Legendary boats launched for maritime training institution

Legendary boats launched for maritime training institution

Pilot Cutter Gig Rowing Boats launched

SOUTH AFRICA: Twin replica 19th century Cornish Pilot Cutter rowing boats were officially launched and renamed in Simon’s Town yesterday where the South African Maritime Training Academy (SAMTRA) hosted a gathering to commemorate the boats’ history and new life at the False Bay Yacht Club.

Welcoming guests and introducing the two boats to their new home, Ivan Heesom-Green, CEO of SAMTRA, described their journey from Singapore to Cape Town and thanked Maersk and Wilhelmsen for supporting the cause and sponsoring logistical services to make this possible.

The idea to relocate the boats from Singapore to South Africa was sparked through a chance conversation between Brendon Hawley and Debbie Owen. Commenting that there were two rowing craft going unused on the hard at a rugby club in Singapore, a plan was soon initiated to offer the vessels a more active lifestyle in South Africa.

Many months of emailing and planning culminated in yesterday’s function and the two boats will now be put to good use by the very active rowing teams from SAMTRA and Lawhill.

Deceptively unassuming in appearance, the two 9,8 m boats are steeped in maritime history that dates back to 17th Century Cornwall where they were introduced into the maritime industry as pilot boats to visiting sailing ships along the Cornish coast.

Relaying the maritime legacy behind the design of these noteworthy boats, Hawley described how pilots were rowed out to ships. “The pilots would see the sails of the ships on the horizon, and it would be a race to see who would be the first to reach the ship and secure the piloting job,” he said adding that joining a team of rowers became a worthy profession both along the Cornish coastline as well as in Europe.

Powered by six rowers and one coxen, these boats have obviously long been retired from pilot duty, but have found a new life as sporting rowing boats within at least 80 clubs worldwide. And now False Bay Yacht Club will host the first two in South Africa.

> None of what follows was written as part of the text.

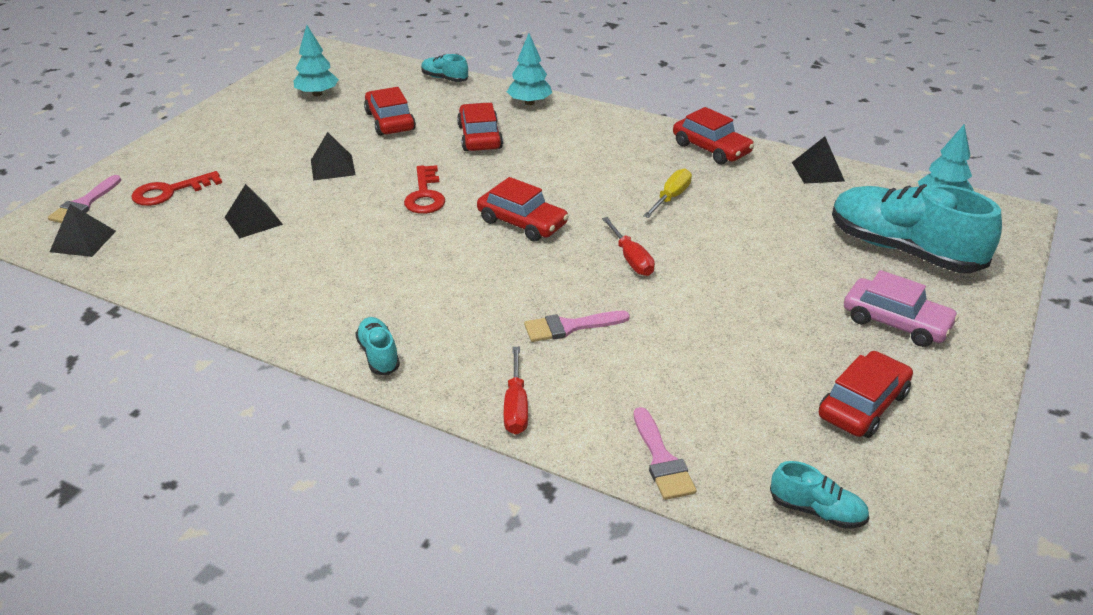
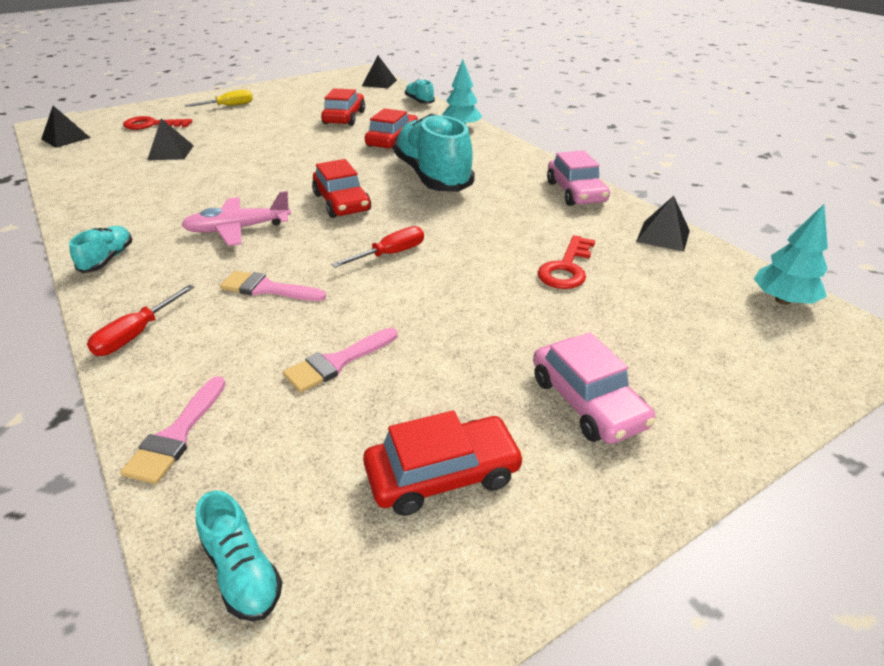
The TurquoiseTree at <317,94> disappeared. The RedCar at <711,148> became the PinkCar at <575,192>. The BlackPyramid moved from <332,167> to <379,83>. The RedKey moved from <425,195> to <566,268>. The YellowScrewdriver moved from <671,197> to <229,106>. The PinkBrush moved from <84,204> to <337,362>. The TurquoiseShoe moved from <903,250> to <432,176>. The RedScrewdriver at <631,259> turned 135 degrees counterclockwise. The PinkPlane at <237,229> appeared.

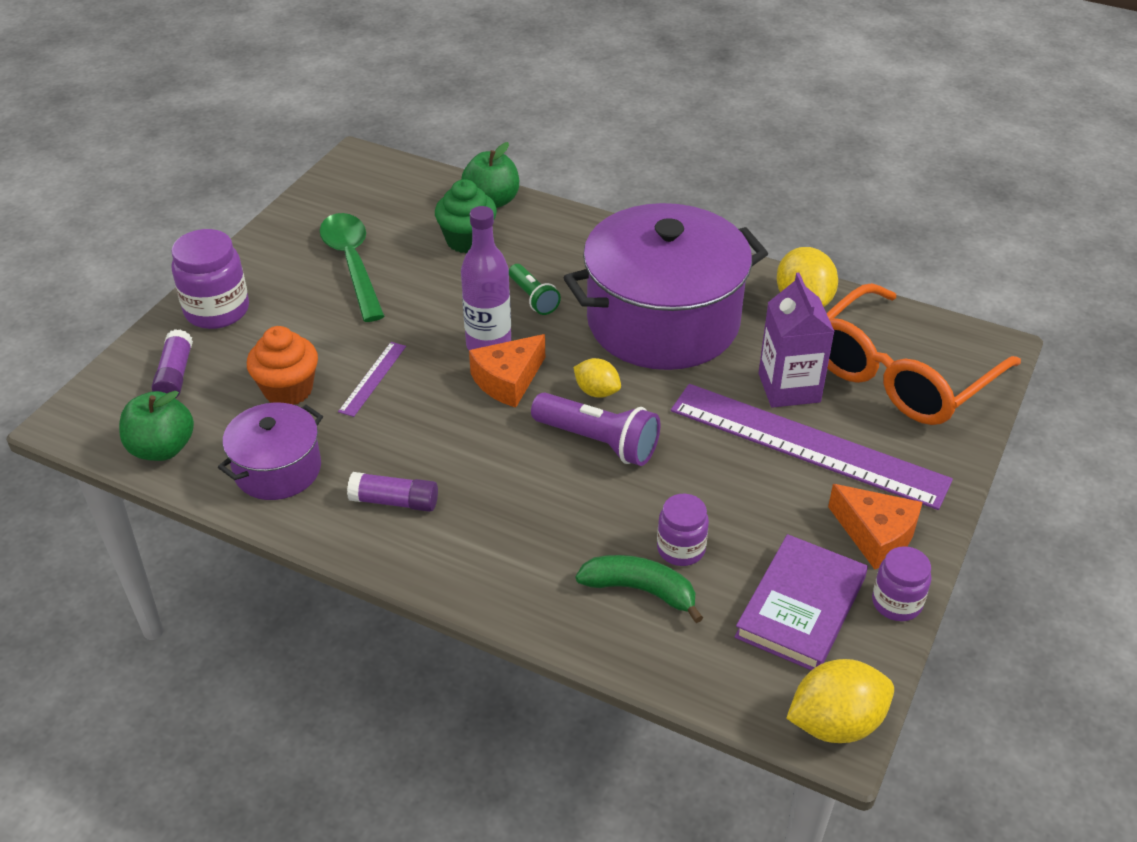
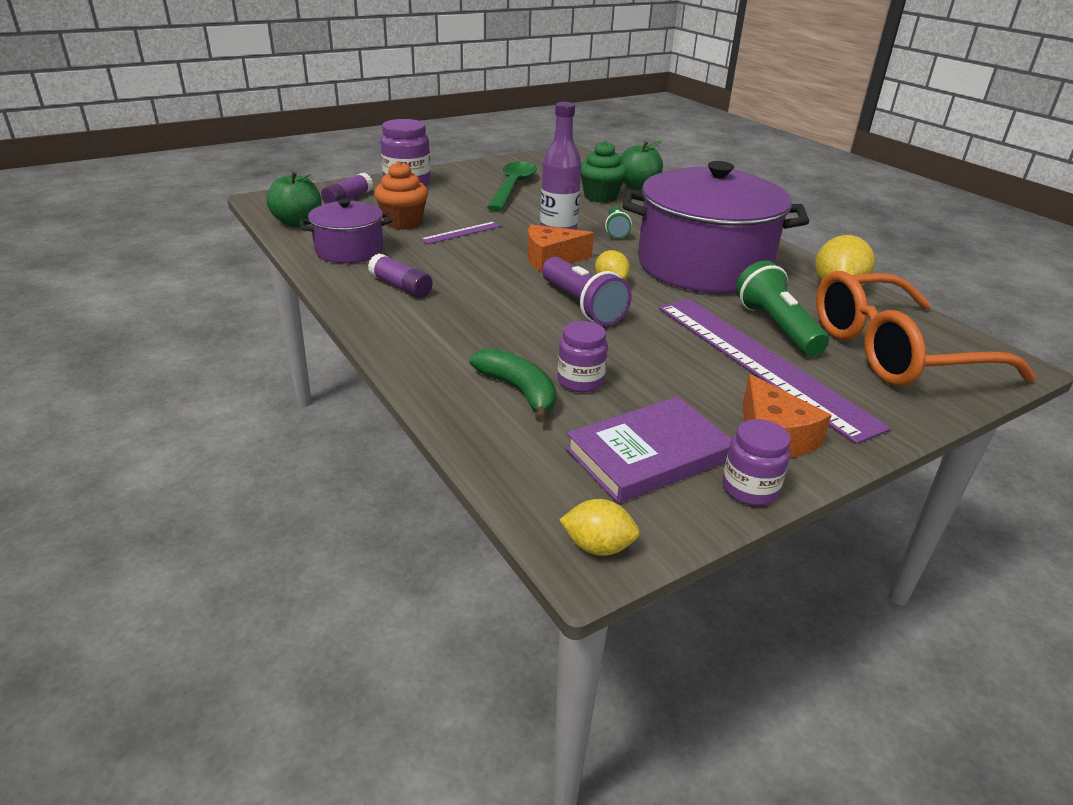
The PurpleCarton at <789,388> was replaced by the GreenFlashlight at <776,327>. The YellowLemon at <835,723> changed to 0.60 times the size.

In addition to their interesting maritime legacy, these two specific boats have their own fascinating history. As part of a team in 2015 to raise money by rowing the boats around the island of Singapore in 24 hours, Hawley regaled guests with how the scheme to fundraise for the Mission to Seafarers saw a dedicated group of maritime professionals set aside months of training to become rowing fit.

With a plan in place, the two boats were built by Composite Integration Ltd Cornwall & Fusion Composites and officially launched as Singapore Spirit 1 and 2 in 2014 before being shipped to Singapore to undertake the challenge in April 2015.

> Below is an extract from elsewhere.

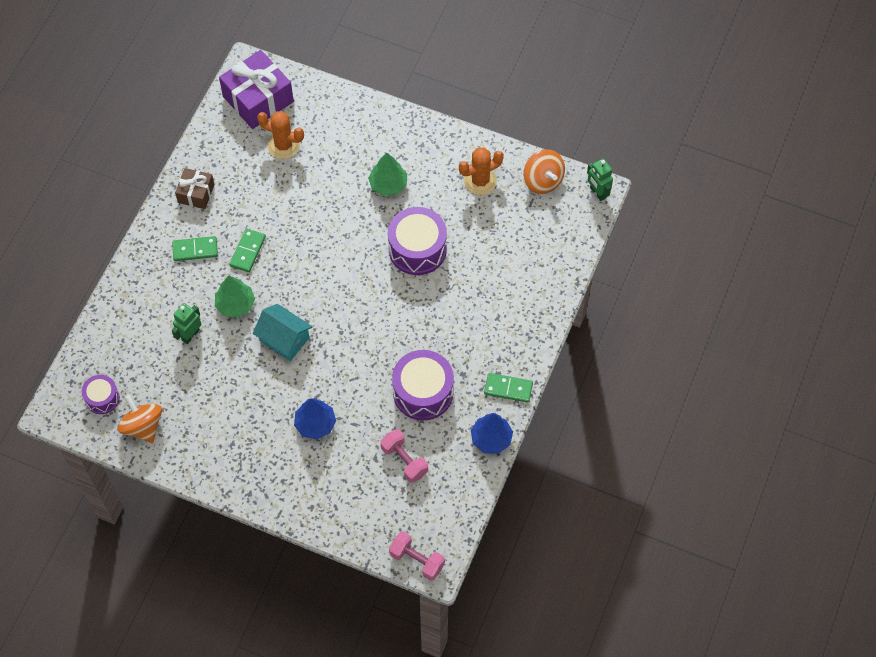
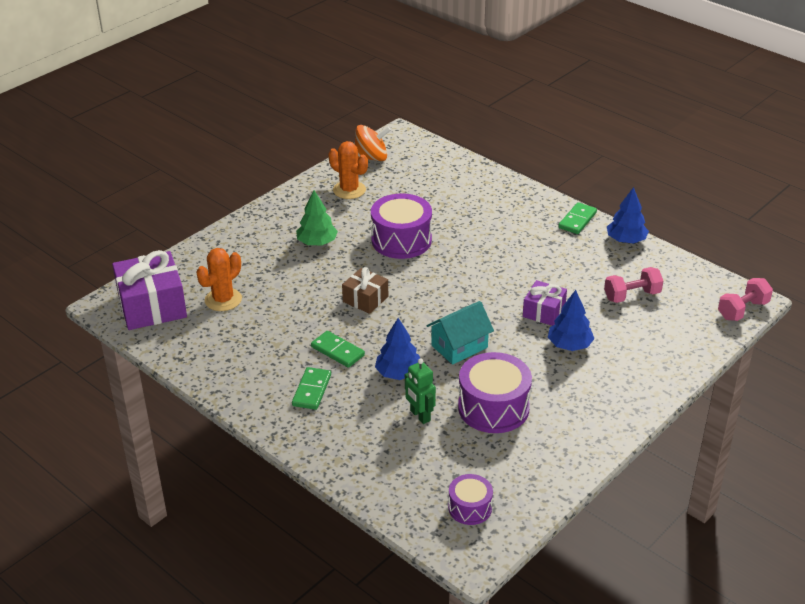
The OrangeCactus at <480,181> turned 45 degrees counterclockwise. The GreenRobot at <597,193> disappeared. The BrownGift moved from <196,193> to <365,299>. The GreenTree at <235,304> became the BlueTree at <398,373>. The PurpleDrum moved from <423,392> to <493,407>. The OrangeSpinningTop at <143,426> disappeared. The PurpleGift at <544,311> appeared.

Mission Row Around Singapore Island (RASI), saw two teams take to the water in the small craft to attempt the 140km journey through shipping lanes and across two military firing ranges. With the clock ticking towards their 24-hour goal, both boats successfully completed the challenge in 23 hours and 15 minutes.

Taking on new names in False Bay, the boats – now Castor and Pollux – were christened by Hawley and Nomkhitha Mbele.

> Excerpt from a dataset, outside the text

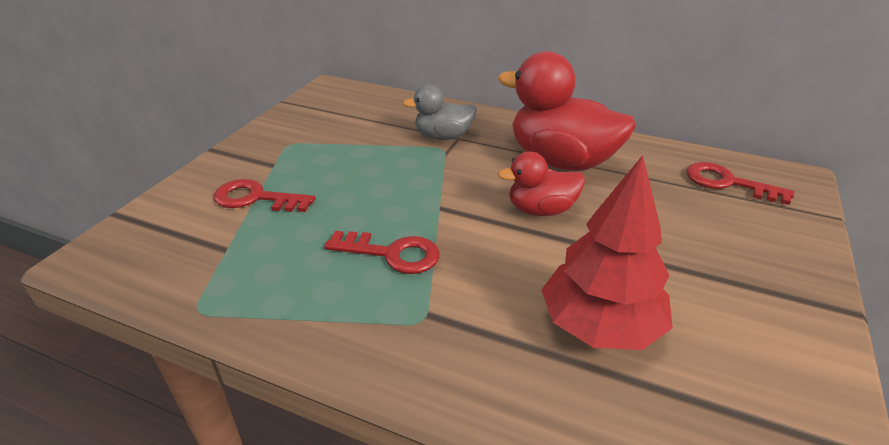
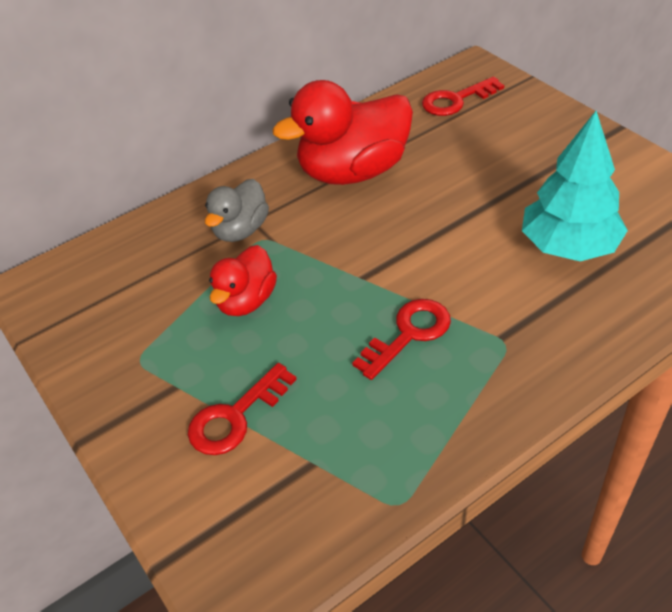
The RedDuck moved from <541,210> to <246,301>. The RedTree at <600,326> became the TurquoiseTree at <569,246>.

“I hope to see the legacy of these two boats continue,” said Hawley who encouraged the new owners to toughen up their hands and get rowing.

To this end, Pieter Coetzer of SAMTRA assured the boats’ benefactors that they would be put to good use by the very active rowing clubs that meet twice a week to practice in the bay where they must also dodge naval vessels and other maritime traffic.

Offering Deck and Engineer Officer of the Watch programmes, SAMTRA’s cadets are encouraged to join their rowing team as an extra mural offering. Thobeka Mavundla, who provided the vote of thanks at the function, was recently appointed as the team captain.

With a legacy of rowing that dates back to his captaincy of the Lawhill Maritime Centre’s Rowing Team, he supported the Cape Coastal Rowing Club at the World Masters Rowing Championship in September last year. In addition, he was the only South African at a 2023 rowing camp hosted by Arshay Cooper in United States of America.

 SAMTRA provides educational programs and simulation skills enhancement training courses in navigation and ship handling, refrigeration engineering, marine engineering, as well as professional maritime short courses for all disciplines. In addition to the education and training offered, the company provides training management services for cadet and rating training programs.

SAMTRA’s new Officer in Charge of a Navigational Watch educational programme is approved by the South African Maritime Safety Authority (SAMSA) as complying with the competency requirements specified in STCW Code Section A-II/1. The 28-week course combines theoretical and practical training that includes a simulation component.
Developed in response to the international maritime industry’s demand for a shorter, more flexible and vocationally- orientated seafarer training programme, the course is a perfect solution for companies requiring an accredited course that fast tracks maritime skills development and supports local content.